But survivorship? Being a survivor? Wow, even writing that still seems like a foreign word to me. I wasn’t ready for what that brought on.
The word survivor felt like a foreign word. It still does. That’s what cancer is. A foreign language. A foreign country. For which I had no map to navigate it with.
I wish I knew that cancer was so much more than the messy middle. More than the diagnosis, meal trains, pre meds, chemo meds, “active treatment,” post chemo symptoms, hair shedding, hair loss, tears, anger, so many radiation appointments, radiation burns and all the hospital gowns.
They give you all the outdated brochures and pamphlets on how to get through treatment. Does anyone ever read those?
They give you a nutritionist and dietician to meet with during your chemo appointments.
They give you a radiation simulation appointment to prepare you for radiation. Yup, that’s really a thing.
They give you all the scratchy, hospital gowns and plastic bracelets at every single appointment.
The messy middle.
What happens after the messy middle?
What happens when you finish active treatment?
Where are all the brochures to help you after you ring that bell?

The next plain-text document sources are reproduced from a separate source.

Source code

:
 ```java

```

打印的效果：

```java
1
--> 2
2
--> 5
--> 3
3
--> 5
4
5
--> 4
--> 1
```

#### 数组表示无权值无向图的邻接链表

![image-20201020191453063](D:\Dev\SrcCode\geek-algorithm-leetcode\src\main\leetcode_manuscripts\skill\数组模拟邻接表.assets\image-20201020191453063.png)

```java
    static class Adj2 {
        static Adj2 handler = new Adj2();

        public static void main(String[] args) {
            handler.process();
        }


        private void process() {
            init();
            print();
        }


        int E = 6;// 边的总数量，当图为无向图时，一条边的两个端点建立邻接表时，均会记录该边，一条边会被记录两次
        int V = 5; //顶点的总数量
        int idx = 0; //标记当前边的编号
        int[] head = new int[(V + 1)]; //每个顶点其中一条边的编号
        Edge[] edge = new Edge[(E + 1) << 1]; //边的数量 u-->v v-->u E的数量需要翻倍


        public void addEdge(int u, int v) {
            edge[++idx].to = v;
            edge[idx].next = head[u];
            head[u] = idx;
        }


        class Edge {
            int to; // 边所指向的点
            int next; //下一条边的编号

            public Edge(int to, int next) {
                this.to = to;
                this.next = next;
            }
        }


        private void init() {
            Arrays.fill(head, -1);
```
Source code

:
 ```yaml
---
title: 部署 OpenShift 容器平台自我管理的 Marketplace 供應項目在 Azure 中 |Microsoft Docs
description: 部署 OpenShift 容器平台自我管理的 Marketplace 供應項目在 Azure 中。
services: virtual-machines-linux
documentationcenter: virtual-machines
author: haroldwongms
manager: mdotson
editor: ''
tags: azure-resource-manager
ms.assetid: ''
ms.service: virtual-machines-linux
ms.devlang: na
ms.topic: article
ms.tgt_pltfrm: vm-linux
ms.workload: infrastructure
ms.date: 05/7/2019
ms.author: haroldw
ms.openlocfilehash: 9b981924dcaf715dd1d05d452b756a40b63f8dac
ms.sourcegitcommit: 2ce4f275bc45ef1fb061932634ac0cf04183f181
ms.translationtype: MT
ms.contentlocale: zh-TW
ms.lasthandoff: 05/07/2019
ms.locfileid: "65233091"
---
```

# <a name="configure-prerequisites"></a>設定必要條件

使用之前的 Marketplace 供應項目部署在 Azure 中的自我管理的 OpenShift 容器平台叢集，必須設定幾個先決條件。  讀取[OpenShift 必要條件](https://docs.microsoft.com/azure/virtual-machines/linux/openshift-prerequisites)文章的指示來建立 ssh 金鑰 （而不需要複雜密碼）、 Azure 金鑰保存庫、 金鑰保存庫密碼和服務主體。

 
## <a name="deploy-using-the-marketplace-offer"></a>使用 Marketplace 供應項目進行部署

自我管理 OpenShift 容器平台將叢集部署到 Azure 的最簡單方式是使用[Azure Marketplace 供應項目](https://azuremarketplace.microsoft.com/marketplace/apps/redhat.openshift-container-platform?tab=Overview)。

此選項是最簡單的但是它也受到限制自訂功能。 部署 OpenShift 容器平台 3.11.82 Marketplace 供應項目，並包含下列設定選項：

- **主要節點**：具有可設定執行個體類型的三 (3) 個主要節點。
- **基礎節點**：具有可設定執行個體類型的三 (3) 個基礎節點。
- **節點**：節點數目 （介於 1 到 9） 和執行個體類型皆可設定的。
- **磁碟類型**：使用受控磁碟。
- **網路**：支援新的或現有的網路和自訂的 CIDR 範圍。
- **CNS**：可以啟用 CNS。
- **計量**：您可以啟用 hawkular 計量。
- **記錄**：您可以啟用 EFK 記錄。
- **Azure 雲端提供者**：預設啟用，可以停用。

I wanted someone to hand me information on what the next day, week, month and year would be like after treatment. Because you’re still in murky water. You’re treading through foreign territory still.
What happens next?
What the hell am I supposed to do with my life now that I’m done with the messy middle.
This is what I needed.
I needed mental health resources.
I needed help navigating sexual health problems.
I needed to see a pelvic floor physical therapist.
I needed to see a cardiologist.
I needed to see a lymphedema certified therapist.
I needed help sleeping at night, without prescription meds.
I needed help addressing anxiety (depression, PTSD, you name it).
I needed to learn how to eat right during survivorship.
I needed a support group of people my age in their own survivorship journey.
I needed mental health resources.
That’s what survivorship needs. All of these things and so much more. So much more education, awareness, attention and conversation.
Because damn you for making the world think that just because treatment ends, our cancer journey and experience ends.
If anything, we need more help, more education, more resources during survivorship. So that once we dig ourselves out of the messy middle, we’re not in a foreign country any more.
We’ll know we’re ready for the next part. And it won’t seem so… foreign.